Mr Alessi denied calling spas, and said he only booked women when directed to by Epstein or Ms Maxwell.
He would organise their payment which was always exactly $100. The women would either be paid out of petty cash or by cheque from Epstein’s New York office.
Mr Pagliuca went on to ask Mr Alessi if anyone ever alerted him to abuse at the property.
“I wish they did because I would have done something to stop it,” he said.
Mr Alessi testified on Thursday that he drove a witness known as Jane to the Epstein estate in around 1994 when she was 14 years old.
On Friday, Mr Pagliuca tried to point out alleged inconsistencies between Mr Alessi’s testimony in court and previous sworn statements in civil cases involving Epstein.
Citing a deposition taken in 2016, Mr Pagliuca pointed out Mr Alessi had stated he had first met Jane in much later than 1994.
Mr Alessi said he had confused Jane with another young girl who had visited the property.
Mr Pagliuca went on to ask about Ms Maxwell’s fondness for photography.
“She was a good photographer and she had a fantastic set up of cameras and lenses,” he said, adding her photography was on display around the house.
“She took pictures of everything.”
There were also photos of Epstein and Maxwell with Pope John Paul II, Fidel Castro and Bill Clinton on display around the property, he said.
During the morning session, Judge Alison Nathan reminded counsel they were not to use the real name of the witness known as Jane.
Shortly afterward, Mr Pagliuca said Jane’s real name and realising he had made a mistake, apologised.
Judge Nathan ordered that the reference be struck from the court record and admonished Mr Pagliuca.
“You must carefully abide by my ruling,” she said, before calling both sets of lawyers into a sidebar.
Late on Friday, Epstein’s infamous massage table was introduced into evidence.
The green table, confiscated by law enforcement from Epstein’s mansion in 2005, was brought into the courtroom and shown to the jury.

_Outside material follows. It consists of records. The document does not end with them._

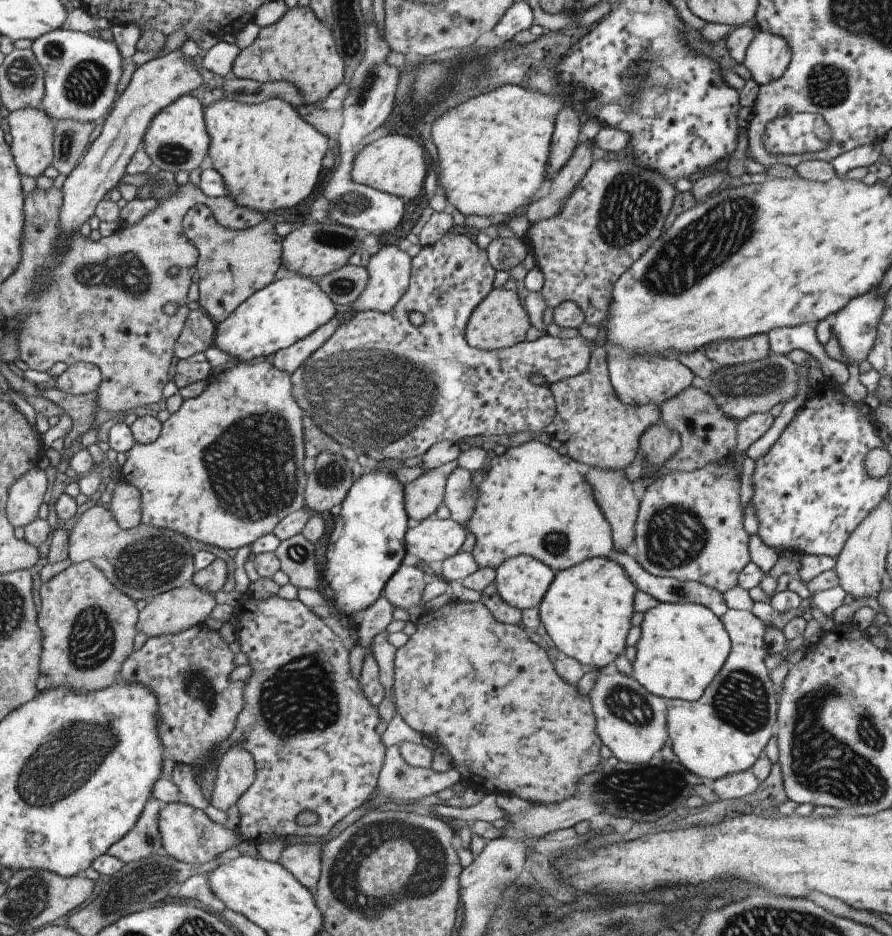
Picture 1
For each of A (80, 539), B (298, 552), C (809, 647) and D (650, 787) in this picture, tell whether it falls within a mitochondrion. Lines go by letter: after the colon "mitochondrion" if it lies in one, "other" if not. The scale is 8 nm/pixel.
A: other
B: mitochondrion
C: other
D: mitochondrion

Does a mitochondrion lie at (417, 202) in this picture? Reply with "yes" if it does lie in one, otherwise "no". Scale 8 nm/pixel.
no

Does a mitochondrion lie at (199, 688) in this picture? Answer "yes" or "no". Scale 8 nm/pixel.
yes

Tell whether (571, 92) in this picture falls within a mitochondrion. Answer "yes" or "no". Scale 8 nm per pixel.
no

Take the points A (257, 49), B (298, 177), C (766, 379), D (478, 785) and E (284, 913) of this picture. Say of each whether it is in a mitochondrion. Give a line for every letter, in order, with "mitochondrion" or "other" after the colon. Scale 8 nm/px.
A: other
B: other
C: mitochondrion
D: other
E: other

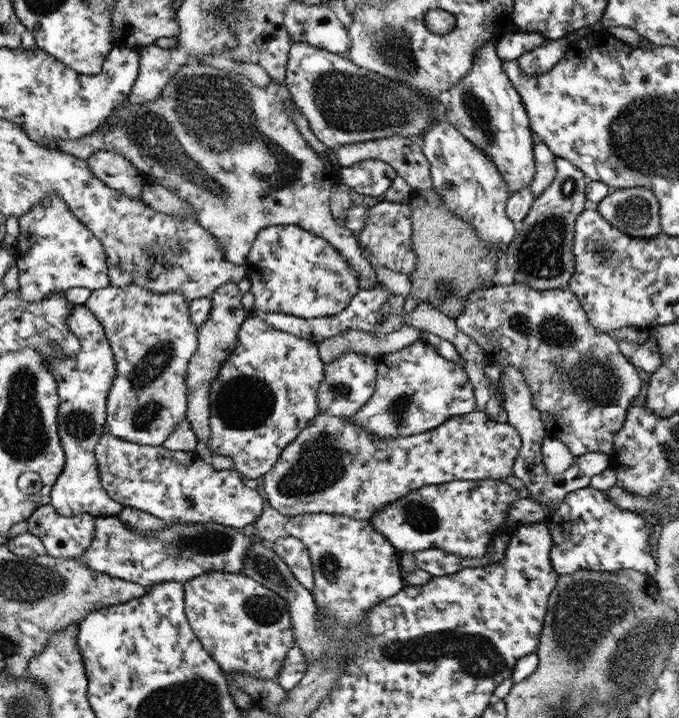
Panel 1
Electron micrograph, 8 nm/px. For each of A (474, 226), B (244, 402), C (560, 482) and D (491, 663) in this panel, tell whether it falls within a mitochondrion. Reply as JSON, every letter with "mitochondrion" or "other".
{"A":"other","B":"mitochondrion","C":"other","D":"mitochondrion"}

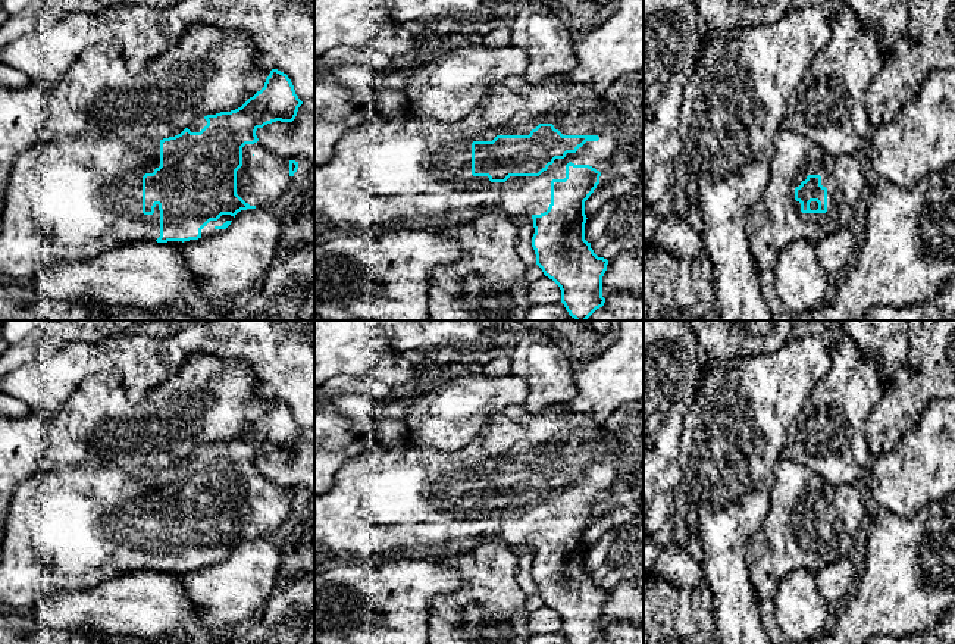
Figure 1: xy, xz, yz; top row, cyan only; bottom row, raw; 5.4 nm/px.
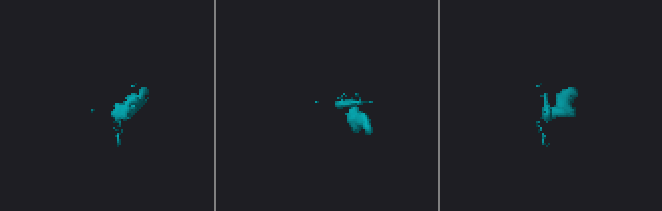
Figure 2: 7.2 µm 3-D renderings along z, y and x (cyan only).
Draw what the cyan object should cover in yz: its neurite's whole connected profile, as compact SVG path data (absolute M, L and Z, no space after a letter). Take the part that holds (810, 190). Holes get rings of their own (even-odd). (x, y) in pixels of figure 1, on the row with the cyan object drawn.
M782 128L774 140L776 153L770 163L770 182L761 200L751 207L746 234L758 271L760 294L771 321L796 321L796 315L782 303L774 287L774 265L782 250L795 240L817 246L823 238L848 228L868 179L864 166L849 154L835 156L808 137Z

The jury were earlier shown a police video of a raid on the Palm Beach property on 20 October 2005.
The video was not shown to public or the media, but previous coverage detailed how it showed pictures of young women in lingerie, and appeared to show a photo of Epstein standing at the White House podium.
The trial has previously heard Epstein and Ms Maxwell were a couple for a period in the 1990s. After their relationship ended, they became the “best of friends” and Ms Maxwell ran Epstein’s properties like “5-star hotels”.
Mr Alessi described Ms Maxwell as “the lady of the house” at the Palm Beach property in El Brillo Way, and said she maintained strict control over staff.
A 58-page house manual entered in evidence contained strict rules that the housekeeping staff had to follow.